Mahbouba Seraj, nata a Kabul nel 1948, è una giornalista e attivista afghana, candidata al Nobel per la pace l’anno scorso e fra le cento persone più influenti al mondo nel 2021 secondo la rivista Time. È fra le fondatrici ed esponente del board dell’Afghan Women’s Network, una coalizione di oltre 125 organizzazioni per la tutela e la promozione dei diritti delle donne e per il sostegno alle vittime di violenza domestica che dal 1995 opera in diverse province dell’Afghanistan, contando sull’operato di più di 3.500 attiviste e attivisti.
L’esperienza di Seraj è una testimonianza delle varie fasi che hanno segnato la travagliata storia afghana dell’ultimo mezzo secolo: in esilio negli Usa per 26 anni a partire dal 1978 dopo l’arresto e l’espulsione da parte dell’allora governo filo-sovietico, l’attivista torna nel paese nel 2003, due anni dopo la caduta del regime talebano, destituito con l’invasione Nato a guida statunitense nel 2001. Dopo quasi due decenni, i talebani trasformano in una parentesi quella che doveva essere una nuova era per il paese asiatico, entrando a Kabul nel 2021 e proclamando un Emirato.
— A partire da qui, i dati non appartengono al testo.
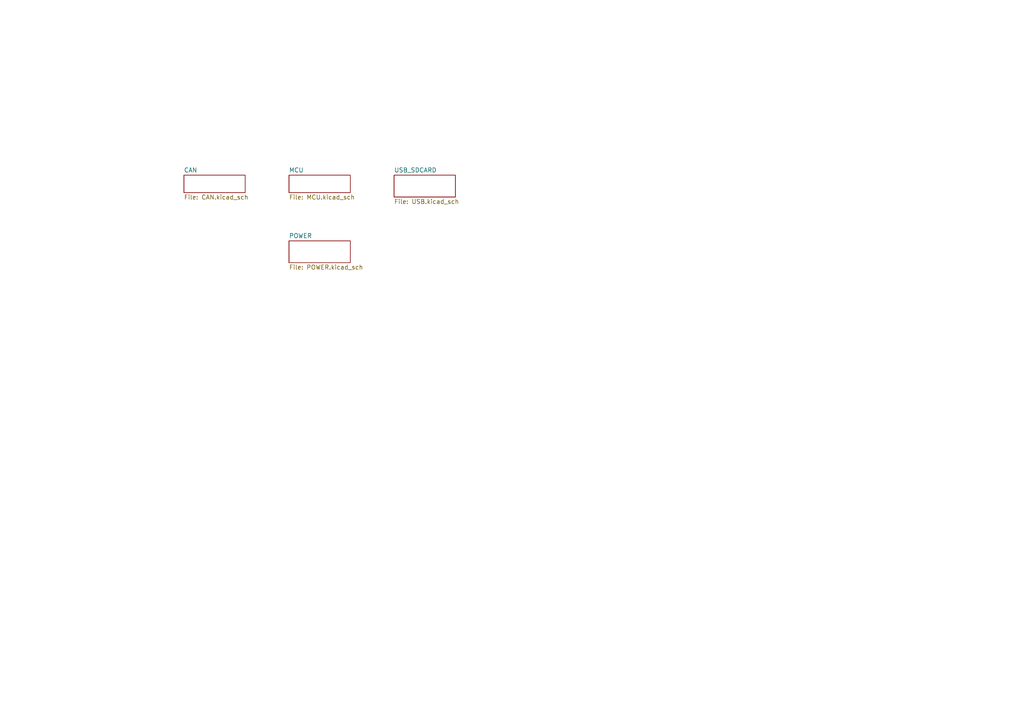
<source format=kicad_sch>
(kicad_sch
	(version 20250114)
	(generator "eeschema")
	(generator_version "9.0")
	(uuid "c59a6287-5b72-492b-aa01-526032899224")
	(paper "A4")
	(title_block
		(title "2CH CAN  Logger")
		(rev "1.0")
	)
	(lib_symbols)
	(sheet
		(at 53.34 50.8)
		(size 17.78 5.08)
		(exclude_from_sim no)
		(in_bom yes)
		(on_board yes)
		(dnp no)
		(fields_autoplaced yes)
		(stroke
			(width 0.1524)
			(type solid)
		)
		(fill
			(color 0 0 0 0.0000)
		)
		(uuid "4f7c91a7-7232-40ec-8224-bb95fa54cbdb")
		(property "Sheetname" "CAN"
			(at 53.34 50.0884 0)
			(effects
				(font
					(size 1.27 1.27)
				)
				(justify left bottom)
			)
		)
		(property "Sheetfile" "CAN.kicad_sch"
			(at 53.34 56.4646 0)
			(effects
				(font
					(size 1.27 1.27)
				)
				(justify left top)
			)
		)
		(instances
			(project "canlogger"
				(path "/c59a6287-5b72-492b-aa01-526032899224"
					(page "3")
				)
			)
		)
	)
	(sheet
		(at 114.3 50.8)
		(size 17.78 6.35)
		(exclude_from_sim no)
		(in_bom yes)
		(on_board yes)
		(dnp no)
		(fields_autoplaced yes)
		(stroke
			(width 0.1524)
			(type solid)
		)
		(fill
			(color 0 0 0 0.0000)
		)
		(uuid "6ef1d395-aa53-4e7a-8e4b-b7828baf3fc4")
		(property "Sheetname" "USB_SDCARD"
			(at 114.3 50.0884 0)
			(effects
				(font
					(size 1.27 1.27)
				)
				(justify left bottom)
			)
		)
		(property "Sheetfile" "USB.kicad_sch"
			(at 114.3 57.7346 0)
			(effects
				(font
					(size 1.27 1.27)
				)
				(justify left top)
			)
		)
		(instances
			(project "canlogger"
				(path "/c59a6287-5b72-492b-aa01-526032899224"
					(page "4")
				)
			)
		)
	)
	(sheet
		(at 83.82 69.85)
		(size 17.78 6.35)
		(exclude_from_sim no)
		(in_bom yes)
		(on_board yes)
		(dnp no)
		(fields_autoplaced yes)
		(stroke
			(width 0.1524)
			(type solid)
		)
		(fill
			(color 0 0 0 0.0000)
		)
		(uuid "9cb52fbd-516b-461b-a431-5fba0fa3eb43")
		(property "Sheetname" "POWER"
			(at 83.82 69.1384 0)
			(effects
				(font
					(size 1.27 1.27)
				)
				(justify left bottom)
			)
		)
		(property "Sheetfile" "POWER.kicad_sch"
			(at 83.82 76.7846 0)
			(effects
				(font
					(size 1.27 1.27)
				)
				(justify left top)
			)
		)
		(instances
			(project "canlogger"
				(path "/c59a6287-5b72-492b-aa01-526032899224"
					(page "5")
				)
			)
		)
	)
	(sheet
		(at 83.82 50.8)
		(size 17.78 5.08)
		(exclude_from_sim no)
		(in_bom yes)
		(on_board yes)
		(dnp no)
		(fields_autoplaced yes)
		(stroke
			(width 0.1524)
			(type solid)
		)
		(fill
			(color 0 0 0 0.0000)
		)
		(uuid "ab3add60-e83c-416c-8740-9e0bd2e9eebb")
		(property "Sheetname" "MCU"
			(at 83.82 50.0884 0)
			(effects
				(font
					(size 1.27 1.27)
				)
				(justify left bottom)
			)
		)
		(property "Sheetfile" "MCU.kicad_sch"
			(at 83.82 56.4646 0)
			(effects
				(font
					(size 1.27 1.27)
				)
				(justify left top)
			)
		)
		(instances
			(project "canlogger"
				(path "/c59a6287-5b72-492b-aa01-526032899224"
					(page "2")
				)
			)
		)
	)
	(sheet_instances
		(path "/"
			(page "1")
		)
	)
	(embedded_fonts no)
)

</source>
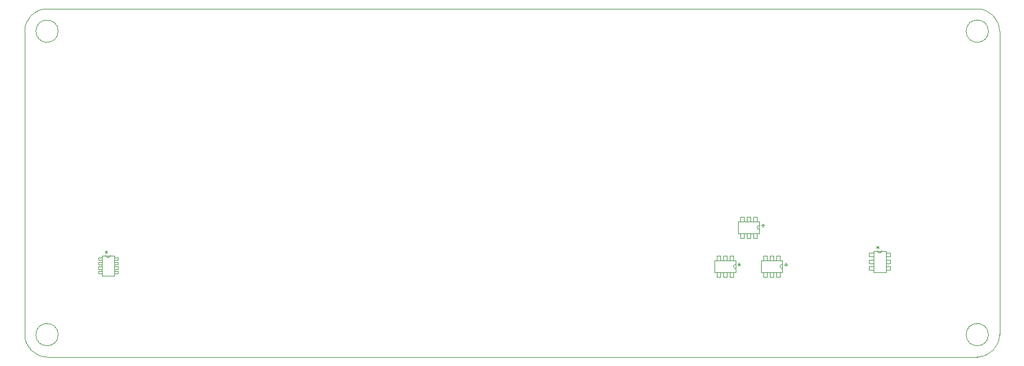
<source format=gm1>
G04*
G04 #@! TF.GenerationSoftware,Altium Limited,Altium Designer,19.0.14 (431)*
G04*
G04 Layer_Color=16711935*
%FSLAX25Y25*%
%MOIN*%
G70*
G01*
G75*
%ADD14C,0.00394*%
%ADD17C,0.00300*%
%ADD94C,0.00100*%
D14*
X18898Y12598D02*
G03*
X18898Y12598I-6299J0D01*
G01*
X0D02*
G03*
X12598Y0I12598J0D01*
G01*
Y196850D02*
G03*
X0Y184252I0J-12598D01*
G01*
X18898D02*
G03*
X18898Y184252I-6299J0D01*
G01*
X551181D02*
G03*
X538583Y196850I-12598J0D01*
G01*
X544882Y184252D02*
G03*
X544882Y184252I-6299J0D01*
G01*
Y12598D02*
G03*
X544882Y12598I-6299J0D01*
G01*
X538583Y0D02*
G03*
X551181Y12598I0J12598D01*
G01*
X0D02*
Y184252D01*
X12598Y196850D02*
X538583D01*
X551181Y12598D02*
Y184252D01*
X12598Y0D02*
X538583D01*
D17*
X482192Y62833D02*
Y61048D01*
X481448Y62387D02*
X482936Y61494D01*
Y62387D02*
X481448Y61494D01*
X45972Y60171D02*
Y58386D01*
X45228Y59725D02*
X46716Y58832D01*
Y59725D02*
X45228Y58832D01*
X404821Y52361D02*
X403036D01*
X404375Y53105D02*
X403482Y51617D01*
X404375D02*
X403482Y53105D01*
X418207Y74408D02*
X416422D01*
X417761Y75152D02*
X416868Y73664D01*
X417761D02*
X416868Y75152D01*
X431199Y52361D02*
X429414D01*
X430753Y53105D02*
X429860Y51617D01*
X430753D02*
X429860Y53105D01*
D94*
X482198Y60009D02*
G03*
X484598Y60009I1200J0D01*
G01*
X45978Y57347D02*
G03*
X48378Y57347I1200J0D01*
G01*
X401997Y52355D02*
G03*
X401997Y49955I0J-1200D01*
G01*
X415382Y74402D02*
G03*
X415382Y72002I0J-1200D01*
G01*
X428375Y52355D02*
G03*
X428375Y49955I0J-1200D01*
G01*
X479948Y48009D02*
Y60009D01*
X486848D01*
Y48009D02*
Y60009D01*
X479948Y48009D02*
X486848D01*
Y58749D02*
X489298D01*
Y56749D02*
Y58749D01*
X486848Y56749D02*
X489298D01*
X486848D02*
Y58749D01*
Y55009D02*
X489298D01*
Y53009D02*
Y55009D01*
X486848Y53009D02*
X489298D01*
X486848D02*
Y55009D01*
Y51269D02*
X489298D01*
Y49269D02*
Y51269D01*
X486848Y49269D02*
X489298D01*
X486848D02*
Y51269D01*
X477498Y49269D02*
X479948D01*
X477498D02*
Y51269D01*
X479948D01*
Y49269D02*
Y51269D01*
X477498Y53009D02*
X479948D01*
X477498D02*
Y55009D01*
X479948D01*
Y53009D02*
Y55009D01*
X477498Y56749D02*
X479948D01*
X477498D02*
Y58749D01*
X479948D01*
Y56749D02*
Y58749D01*
X43728Y54785D02*
Y56185D01*
X41678D02*
X43728D01*
X41678Y54785D02*
Y56185D01*
Y54785D02*
X43728D01*
Y52226D02*
Y53626D01*
X41678D02*
X43728D01*
X41678Y52226D02*
Y53626D01*
Y52226D02*
X43728D01*
Y49667D02*
Y51067D01*
X41678D02*
X43728D01*
X41678Y49667D02*
Y51067D01*
Y49667D02*
X43728D01*
Y47108D02*
Y48508D01*
X41678D02*
X43728D01*
X41678Y47108D02*
Y48508D01*
Y47108D02*
X43728D01*
X50628D02*
Y48508D01*
Y47108D02*
X52678D01*
Y48508D01*
X50628D02*
X52678D01*
X50628Y49667D02*
Y51067D01*
Y49667D02*
X52678D01*
Y51067D01*
X50628D02*
X52678D01*
X50628Y52226D02*
Y53626D01*
Y52226D02*
X52678D01*
Y53626D01*
X50628D02*
X52678D01*
X50628Y54785D02*
Y56185D01*
Y54785D02*
X52678D01*
Y56185D01*
X50628D02*
X52678D01*
X43728Y45947D02*
X50628D01*
Y57347D01*
X43728D02*
X50628D01*
X43728Y45947D02*
Y57347D01*
X389997Y54605D02*
X401997D01*
Y47704D02*
Y54605D01*
X389997Y47704D02*
X401997D01*
X389997D02*
Y54605D01*
X400737Y45254D02*
Y47704D01*
X398737Y45254D02*
X400737D01*
X398737D02*
Y47704D01*
X400737D01*
X396997Y45254D02*
Y47704D01*
X394997Y45254D02*
X396997D01*
X394997D02*
Y47704D01*
X396997D01*
X393256Y45254D02*
Y47704D01*
X391256Y45254D02*
X393256D01*
X391256D02*
Y47704D01*
X393256D01*
X391256Y54605D02*
Y57055D01*
X393256D01*
Y54605D02*
Y57055D01*
X391256Y54605D02*
X393256D01*
X394997D02*
Y57055D01*
X396997D01*
Y54605D02*
Y57055D01*
X394997Y54605D02*
X396997D01*
X398737D02*
Y57055D01*
X400737D01*
Y54605D02*
Y57055D01*
X398737Y54605D02*
X400737D01*
X403382Y76652D02*
X415382D01*
Y69752D02*
Y76652D01*
X403382Y69752D02*
X415382D01*
X403382D02*
Y76652D01*
X414123Y67302D02*
Y69752D01*
X412123Y67302D02*
X414123D01*
X412123D02*
Y69752D01*
X414123D01*
X410383Y67302D02*
Y69752D01*
X408383Y67302D02*
X410383D01*
X408383D02*
Y69752D01*
X410383D01*
X406642Y67302D02*
Y69752D01*
X404642Y67302D02*
X406642D01*
X404642D02*
Y69752D01*
X406642D01*
X404642Y76652D02*
Y79102D01*
X406642D01*
Y76652D02*
Y79102D01*
X404642Y76652D02*
X406642D01*
X408383D02*
Y79102D01*
X410383D01*
Y76652D02*
Y79102D01*
X408383Y76652D02*
X410383D01*
X412123D02*
Y79102D01*
X414123D01*
Y76652D02*
Y79102D01*
X412123Y76652D02*
X414123D01*
X416375Y54605D02*
X428375D01*
Y47704D02*
Y54605D01*
X416375Y47704D02*
X428375D01*
X416375D02*
Y54605D01*
X427115Y45254D02*
Y47704D01*
X425115Y45254D02*
X427115D01*
X425115D02*
Y47704D01*
X427115D01*
X423375Y45254D02*
Y47704D01*
X421375Y45254D02*
X423375D01*
X421375D02*
Y47704D01*
X423375D01*
X419634Y45254D02*
Y47704D01*
X417634Y45254D02*
X419634D01*
X417634D02*
Y47704D01*
X419634D01*
X417634Y54605D02*
Y57055D01*
X419634D01*
Y54605D02*
Y57055D01*
X417634Y54605D02*
X419634D01*
X421375D02*
Y57055D01*
X423375D01*
Y54605D02*
Y57055D01*
X421375Y54605D02*
X423375D01*
X425115D02*
Y57055D01*
X427115D01*
Y54605D02*
Y57055D01*
X425115Y54605D02*
X427115D01*
M02*

</source>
Seraj potrebbe lasciare il paese con relativa facilità – in esilio ha anche ottenuto la cittadinanza statunitense – ma decide di restare e di proseguire con il suo attivismo. Più che mai necessario adesso che le autorità dell’Emirato stanno di fatto cancellando i diritti delle donne del paese. Le cittadine afghane che hanno più di 12 anni non possono studiare, lavorare, nemmeno camminare liberamente da sole.
«Le donne afghane sono alcune fra le più intraprendenti e forti del mondo: la loro resilienza è indistruttibile – ha affermato Seraj l’anno scorso. È stato fatto molto lavoro e ogni volta però dobbiamo ricominciare da zero ancora e ancora, e questo ci sta stremando. Ma dobbiamo fare quello che è necessario, e siamo determinate a proseguire».
Un cammino che contempla sempre la possibilità del dialogo. Nel 2022 Seraj ha preso parte a un
primo tentativo di negoziazione fra società civile e talebani che si è svolto in Norvegia. Questo momento di confronto, tuttavia, non ha portato i frutti sperati, anche a causa degli errori della comunità internazionale, come ricordato dalla stessa Seraj in un’intervista ad Avvenire. La candidata al Nobel, però, conta ancora nella «forza delle parole, non nelle armi. Forse perché ho imparato – ha detto sempre ad Avvenire – quanto male queste possano fare».
L’impegno di Seraj sarà una delle stelle polari di Arena di Pace, il grande incontro dei movimenti popolari con Papa Francesco che si svolgerà a Verona il 18 maggio. L’attivista prenderà parte alla grande assemblea della società civile prevista nella fiera della città scaligera il 17 maggio e poi il giorno dopo, in Arena, sarà fra le portavoce del tavolo Diritti e democrazia, facilitando il dialogo fra il Santo Padre e i movimenti.